◆ WORK TO BE COMPLETED
Revise the material below so that every instance of "lens line" reads "intrinsics line", with everything else unchanged, and omit the pictures from your answer.

◆ DATA EXTRACT
-=-=-=-=-
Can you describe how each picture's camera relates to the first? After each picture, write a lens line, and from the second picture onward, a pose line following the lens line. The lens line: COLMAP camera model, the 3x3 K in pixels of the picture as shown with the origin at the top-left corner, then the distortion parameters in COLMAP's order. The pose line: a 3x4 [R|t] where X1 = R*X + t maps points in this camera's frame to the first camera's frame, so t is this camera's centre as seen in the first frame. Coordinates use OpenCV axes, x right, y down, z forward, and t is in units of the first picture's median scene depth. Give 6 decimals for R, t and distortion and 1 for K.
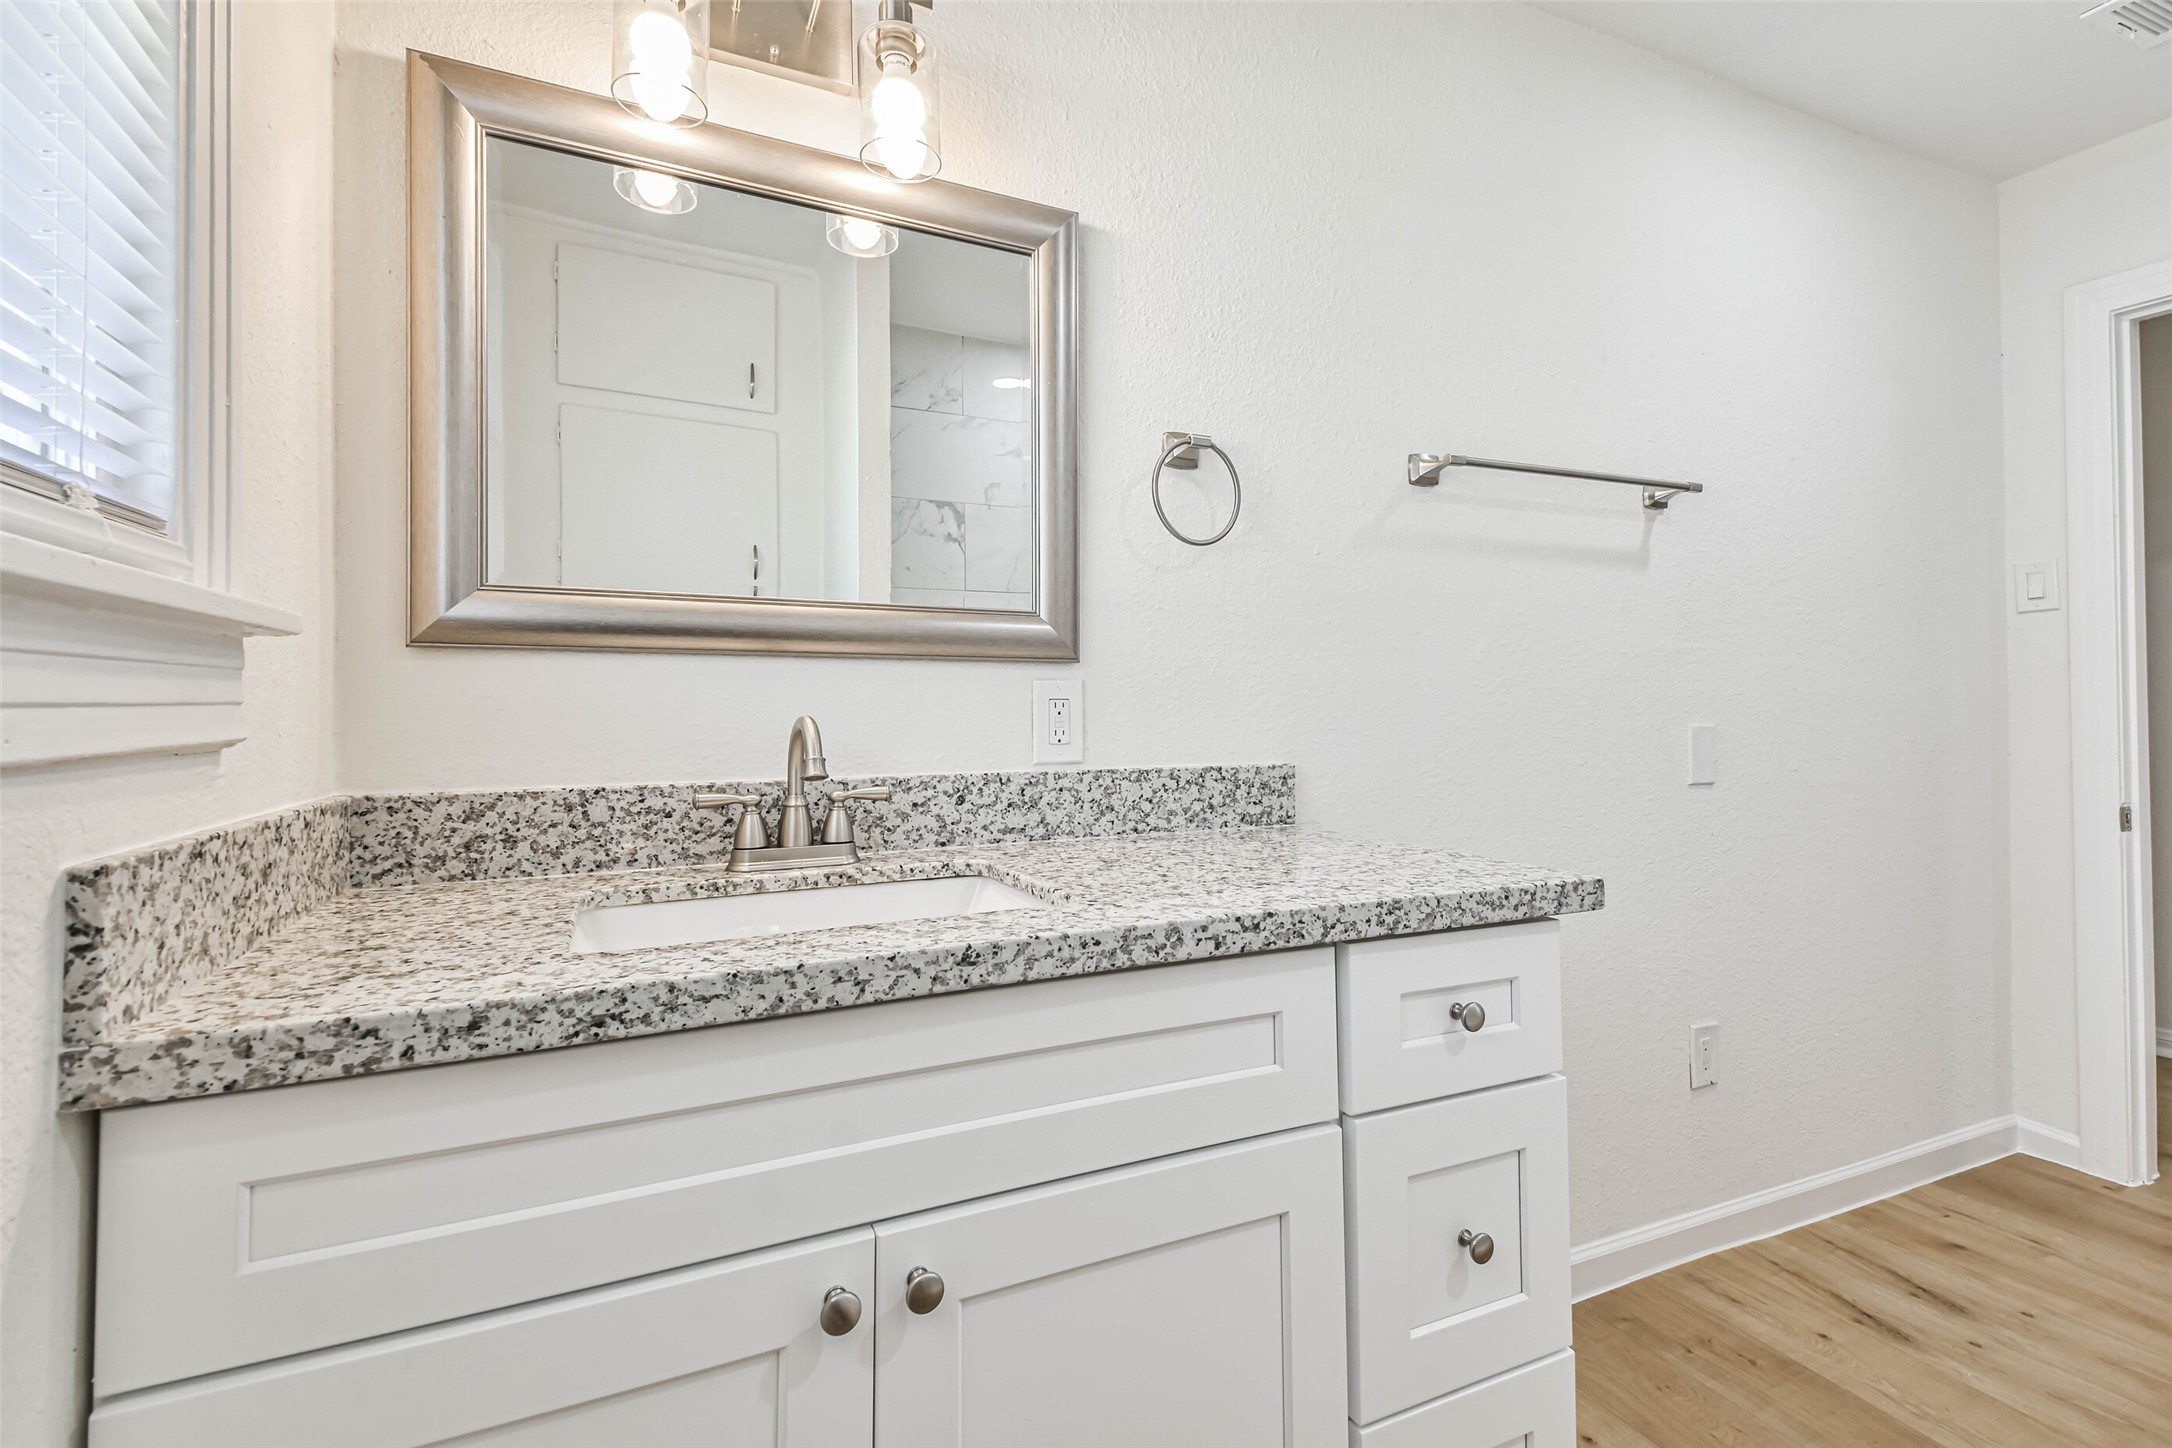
lens RADIAL K [[961.3, 0, 1090.8], [0, 961.3, 707.6], [0, 0, 1]] dist [0.076983, -0.040647]
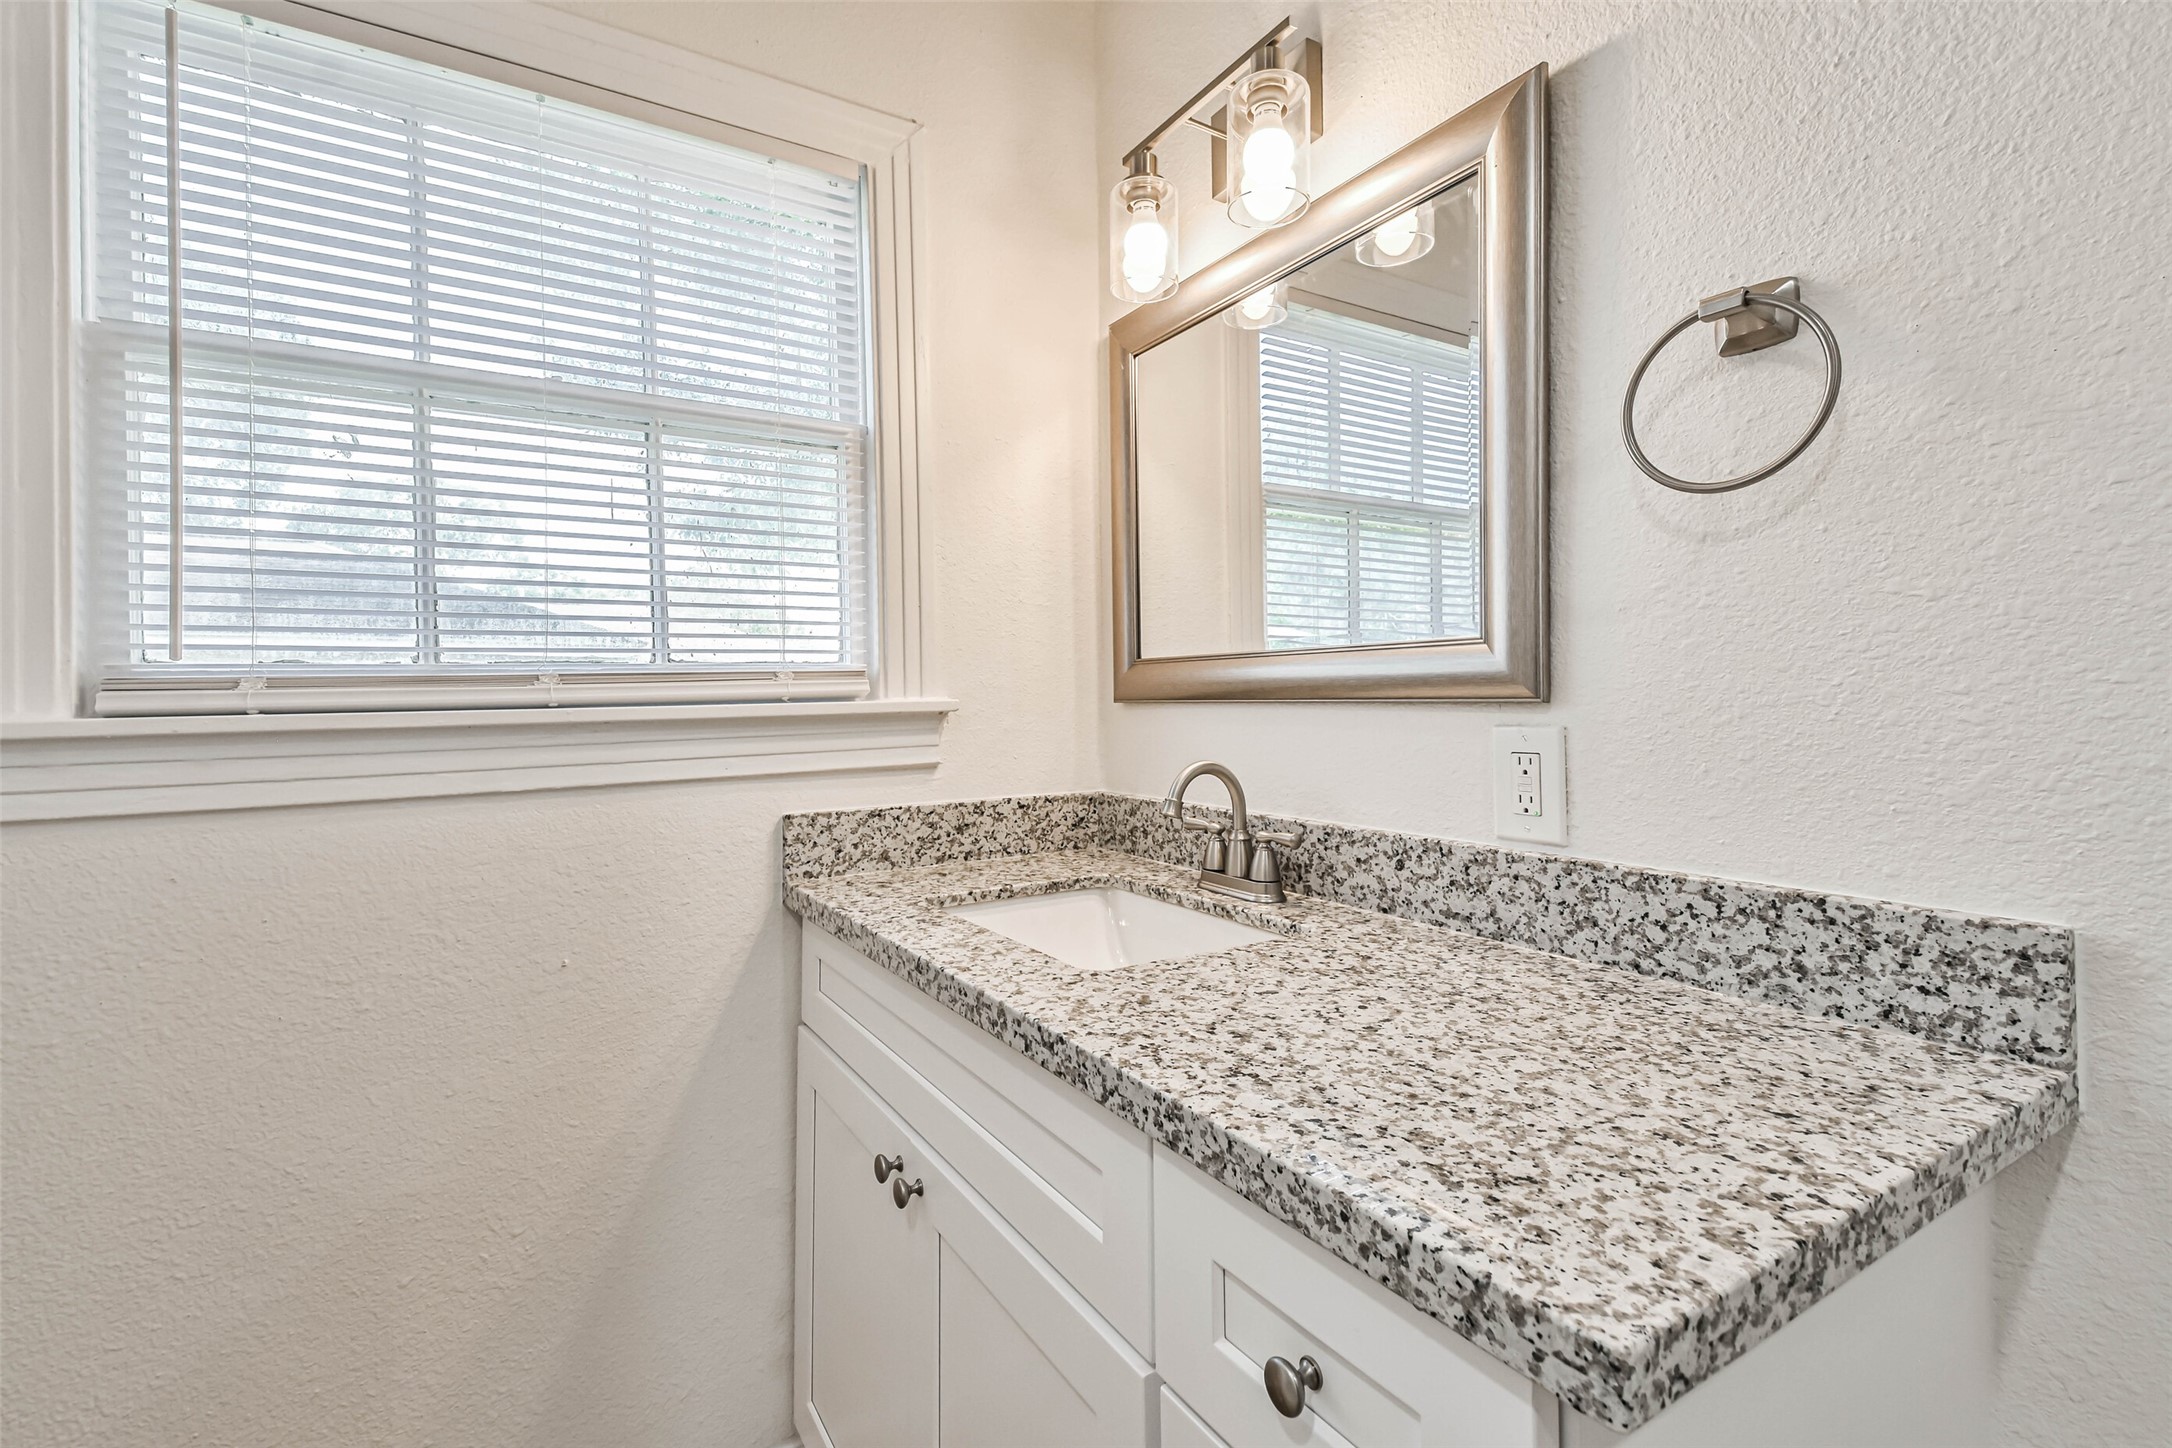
lens RADIAL K [[961.3, 0, 1090.8], [0, 961.3, 707.6], [0, 0, 1]] dist [0.076983, -0.040647]
pose [[0.147286, 0.011489, -0.989027, 0.654704], [0.010633, 0.999856, 0.013198, -0.057119], [0.989037, -0.012460, 0.147143, 0.573262]]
-=-=-=-=-
◆ TASK ANSWER
Can you describe how each picture's camera relates to the first? After each picture, write a intrinsics line, and from the second picture onward, a pose line following the intrinsics line. The intrinsics line: COLMAP camera model, the 3x3 K in pixels of the picture as shown with the origin at the top-left corner, then the distortion parameters in COLMAP's order. The pose line: a 3x4 [R|t] where X1 = R*X + t maps points in this camera's frame to the first camera's frame, so t is this camera's centre as seen in the first frame. Coordinates use OpenCV axes, x right, y down, z forward, and t is in units of the first picture's median scene depth. Give 6 decimals for R, t and distortion and 1 for K.
lens RADIAL K [[961.3, 0, 1090.8], [0, 961.3, 707.6], [0, 0, 1]] dist [0.076983, -0.040647]
lens RADIAL K [[961.3, 0, 1090.8], [0, 961.3, 707.6], [0, 0, 1]] dist [0.076983, -0.040647]
pose [[0.147286, 0.011489, -0.989027, 0.654704], [0.010633, 0.999856, 0.013198, -0.057119], [0.989037, -0.012460, 0.147143, 0.573262]]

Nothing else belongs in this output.